Unusual Beauty Standards in Africa
The subject of beauty is critical to many people despite racial, cultural and gender boundaries. Regarding beauty as a social construct, social studies researchers believes the varying standards of beauty are tied to the traditions and beliefs within each respective culture. For instance, “youthfulness” is the beauty goal in America, while naturally flawless skin is the beauty ideal in Europe. In Africa natural and kinky hair, dark skin, figure eight shaped girls are considered to be beautiful. In some parts of Africa, plate lips and beans tattoos are unusual standards of beauty and eligibility to get married.
The lip plate, also known as a lip plug or lip disc, is a form of body modification practised by the Mursi and Surma tribes in Ethiopia, Sara tribe of Chad, Makonde tribe of Tanzania and Mozambique, and Suyá men of Brazil. From a young age, a hole is inserted either in the upper or lower lip of the inhabitants of these tribes and as time unfolds larger plates are inserted. The bigger the plates the more you are considered beautiful. For decades now most of these tribes have disseized from the unusual beauty standards.
The Surma people is made up of three ethnic groups: The Mursi, the Suri, and the Mekan people. The Suri and the Mursi share a similar culture. Their women’s beauty is determined by how large their lip plate is. It is uncertain how this custom came into being. One theory is; lip plating originated as a deliberate disfigurement designed to make women and young girls less attractive to slave traders.

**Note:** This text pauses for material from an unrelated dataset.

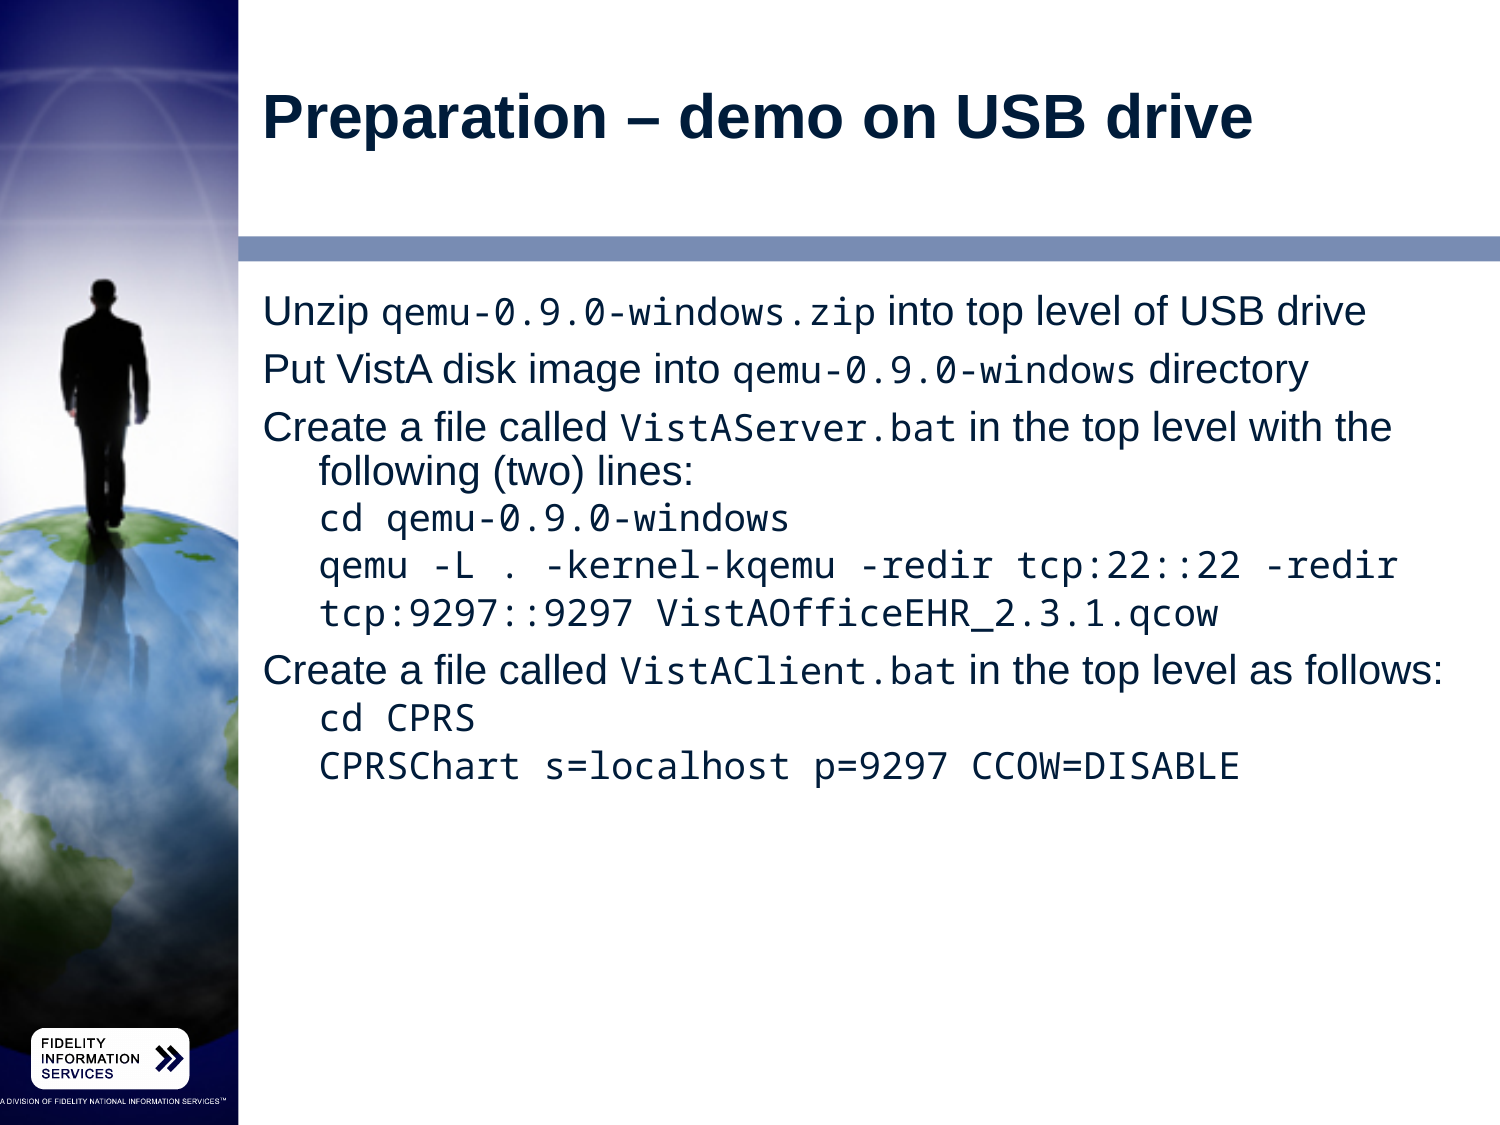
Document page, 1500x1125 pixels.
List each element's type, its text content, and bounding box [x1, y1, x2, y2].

title Preparation – demo on USB drive [262, 24, 1463, 213]
picture [0, 0, 239, 1125]
list Unzip qemu-0.9.0-windows.zip into top level of USB drive Put VistA disk image into qemu-0.9.0-windows directory Create a file called VistAServer.bat in the top level with the following (two) lines: cd qemu-0.9.0-windows qemu -L . -kernel-kqemu -redir tcp:22::22 -redir tcp:9297::9297 VistAOfficeEHR_2.3.1.qcow Create a file called VistAClient.bat in the top level as follows: cd CPRS CPRSChart s=localhost p=9297 CCOW=DISABLE [262, 287, 1463, 1063]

Some researchers claim that the size of the lip plate (the bigger the better) was a sign of social importance or wealth within the tribe.
The custom of wearing a lip plate is linked to a female's fertility and eligibility for marriage.As a vital part of their culture the plates symbolizes, great beauty, serves as commitment to the husband as it is worn with great pride when serving him food. As the woman ages she may later take them off and if the husband dies, the lip plate is removed since a woman’s external beauty is said to fade after his death. Also, the plate is a powerful visual marker of Mursi identity. Without it, they run the risk of being mistaken for a member of another tribe.

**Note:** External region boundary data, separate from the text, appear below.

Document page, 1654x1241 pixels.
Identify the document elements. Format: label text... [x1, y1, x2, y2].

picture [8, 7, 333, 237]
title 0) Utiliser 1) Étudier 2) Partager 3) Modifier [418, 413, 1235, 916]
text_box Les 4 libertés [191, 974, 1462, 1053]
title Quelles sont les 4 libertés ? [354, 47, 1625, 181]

Young Mursi men, clash in the battle of Donga to prove their worth to their future wives. Contenders wear a duelling kit known as Umoga. This serves as protection and decoration. Their fighting shin guard are made from animal skin, such as leopard, and tiger.

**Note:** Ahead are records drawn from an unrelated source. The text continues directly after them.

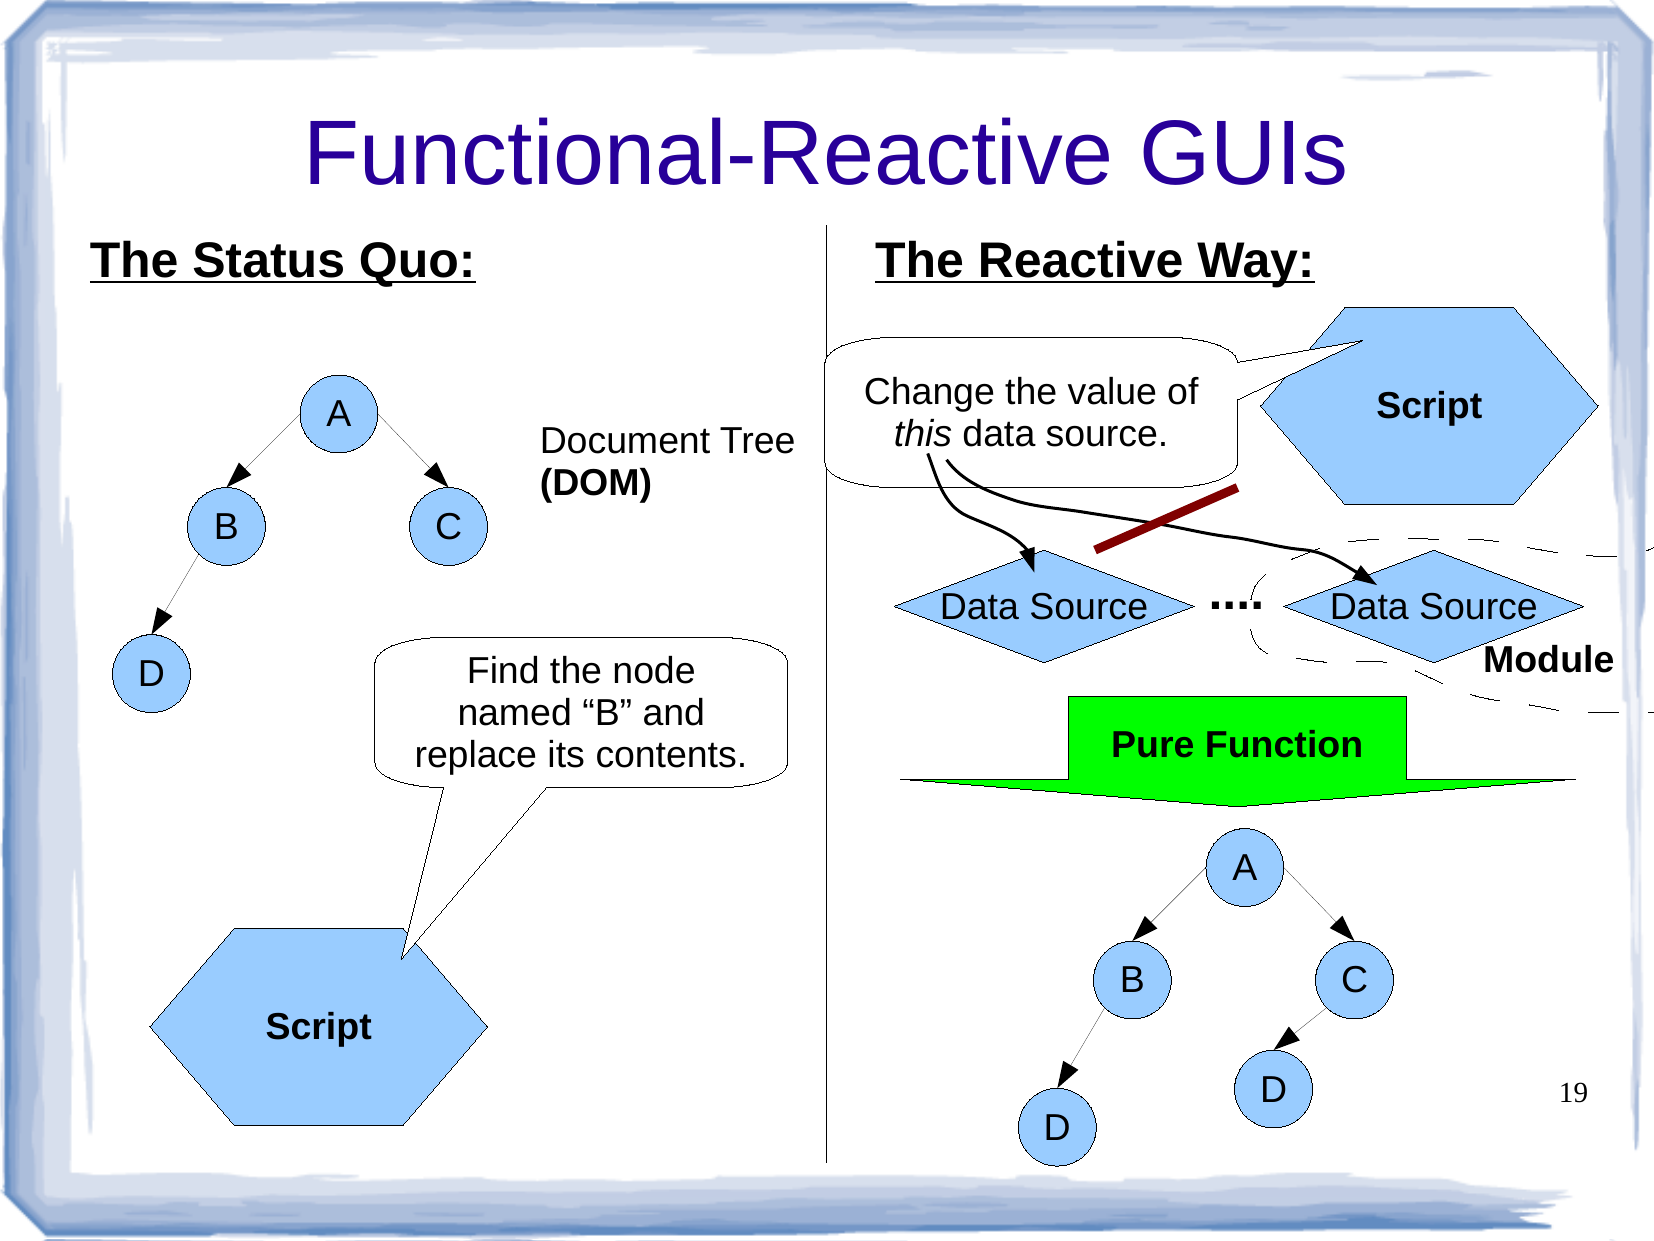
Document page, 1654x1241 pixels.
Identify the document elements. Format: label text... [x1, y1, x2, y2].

text_box The Reactive Way: [860, 225, 1536, 296]
text_box The Status Quo: [75, 225, 751, 296]
picture [0, 0, 1654, 1241]
text_box Script [1260, 307, 1599, 505]
title Functional-Reactive GUIs [82, 56, 1571, 250]
text_box .... [1193, 556, 1307, 628]
text_box Data Source [1307, 550, 1584, 663]
text_box Script [149, 928, 488, 1126]
text_box D [112, 634, 191, 713]
text_box B [187, 487, 266, 566]
text_box C [1315, 941, 1394, 1019]
text_box Document Tree (DOM) [525, 412, 826, 512]
text_box D [1234, 1050, 1313, 1128]
text_box Change the value of this data source. [824, 337, 1363, 488]
text_box A [1205, 828, 1284, 907]
text_box A [300, 375, 378, 453]
text_box Module [1468, 631, 1636, 689]
text_box Find the node named “B” and replace its contents. [374, 637, 788, 960]
text_box Pure Function [900, 696, 1576, 807]
text_box D [1018, 1088, 1097, 1167]
text_box C [409, 487, 488, 566]
text_box B [1093, 941, 1172, 1019]
text_box Data Source [894, 550, 1193, 663]
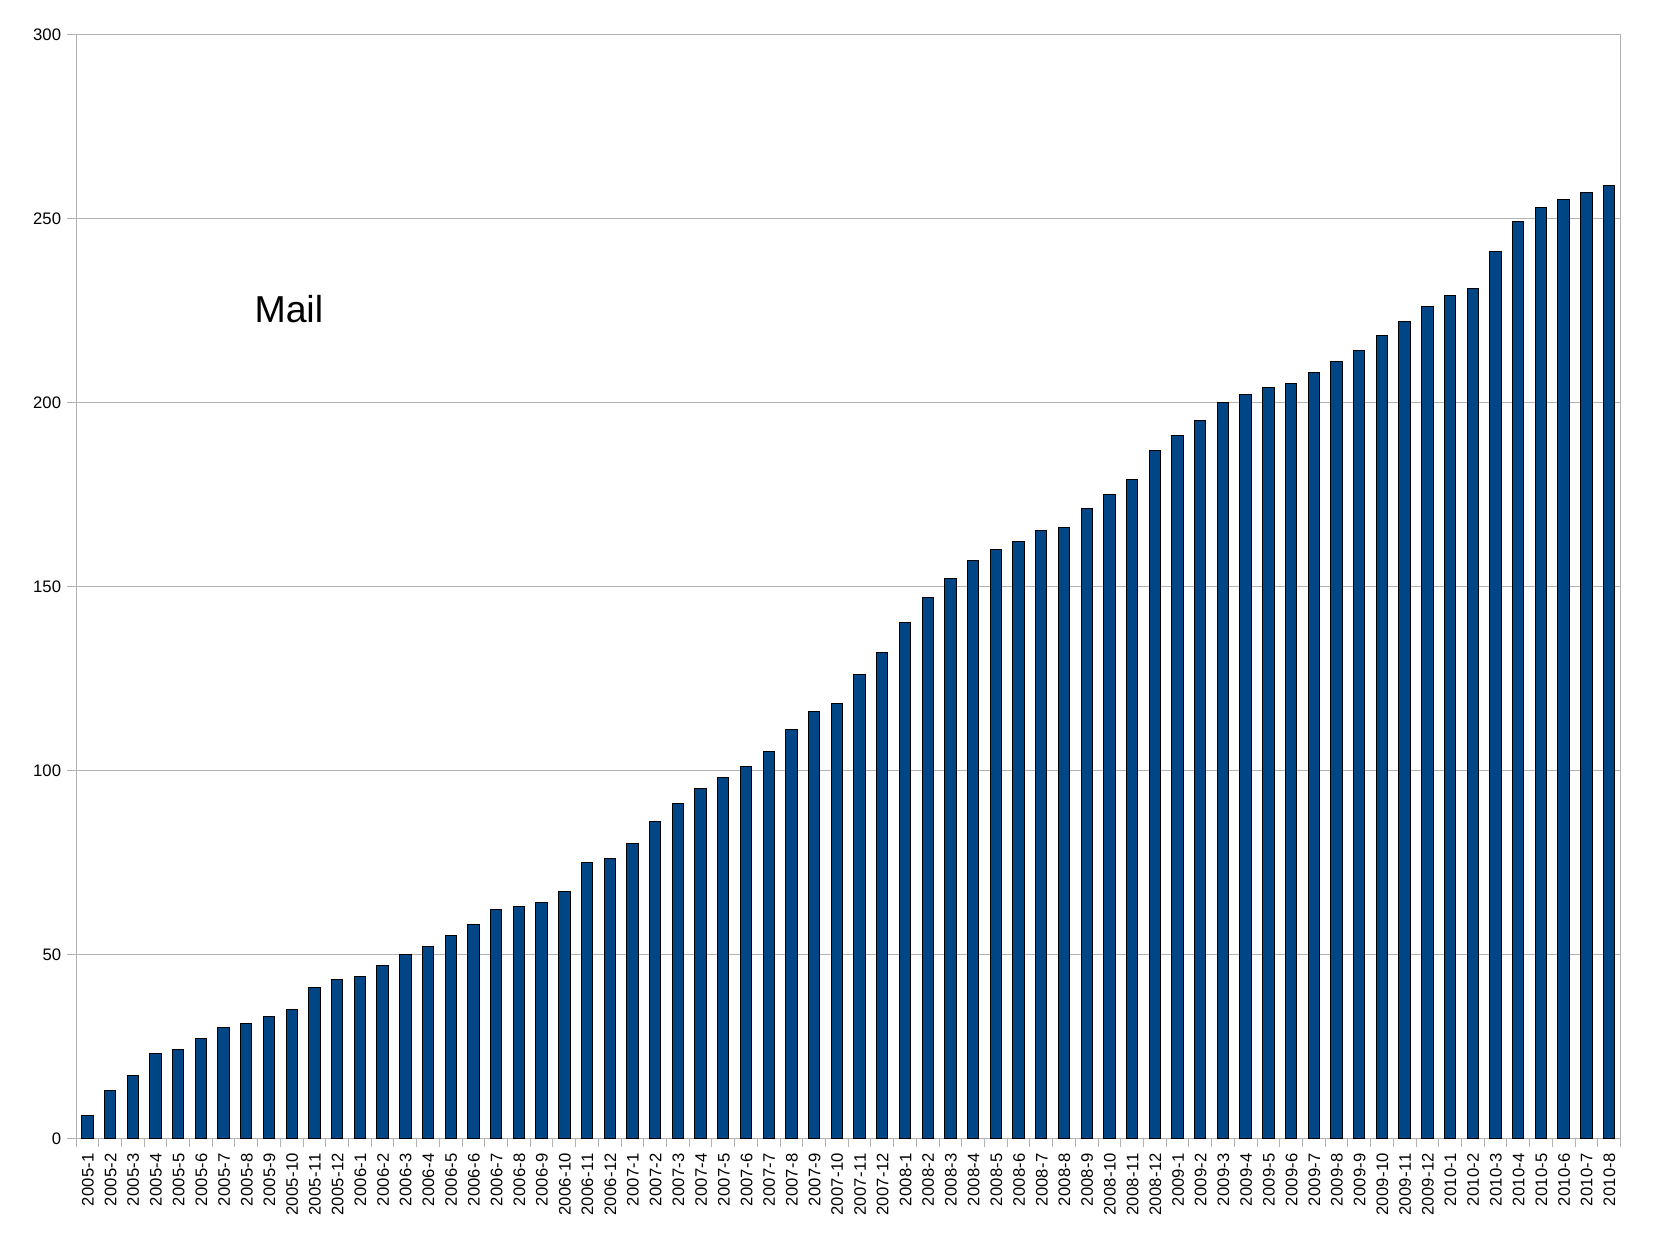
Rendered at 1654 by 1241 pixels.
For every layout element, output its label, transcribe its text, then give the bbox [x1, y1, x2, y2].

Other beauty standards have now become forbidden in some parts of Africa. The Makonde tribe of Mozambique is well known for their primitive tattoos don using crude methods. The general Makonde term for tattoo is dinembo “design” and the tattooing process usually required one to three sessions with the mpundi wa dinembo (“tattoo design artist”) to produce the desired result. If a client’s was light skin, one meeting with the tattooist was usually enough, but those clients with darker complexions paid their tattoo masters several visits.
Traditionally, Makonde tattoos are considered to be regional indicators and each tribe preferred specific motifs that were laid down in a variety of set patterns. The face and other parts of the body contained chevrons, angles, zigzag and straight lines with an occasional circle, diamond, dot, or animal figure. Today these patterns have remained largely intact, but they only appear on men and women over sixty years of age. Sadly, the Makonde tattoo artists of the Mueda plateau stopped inking their clients in the early 1960s, and today only a handful of elderly tattoo masters remain in northern Mozambique.
Common decorative motifs such as spiders (lidangadanga), sacred antelope (nandolo), and even yucca root bundles (nkaña) may have had magical associations in the past. And today Makonde women continue to believe that the tattoos placed on their abdomen (mankani) and inner thighs (nchika) are erotic and also have the supernatural power to attract a husband.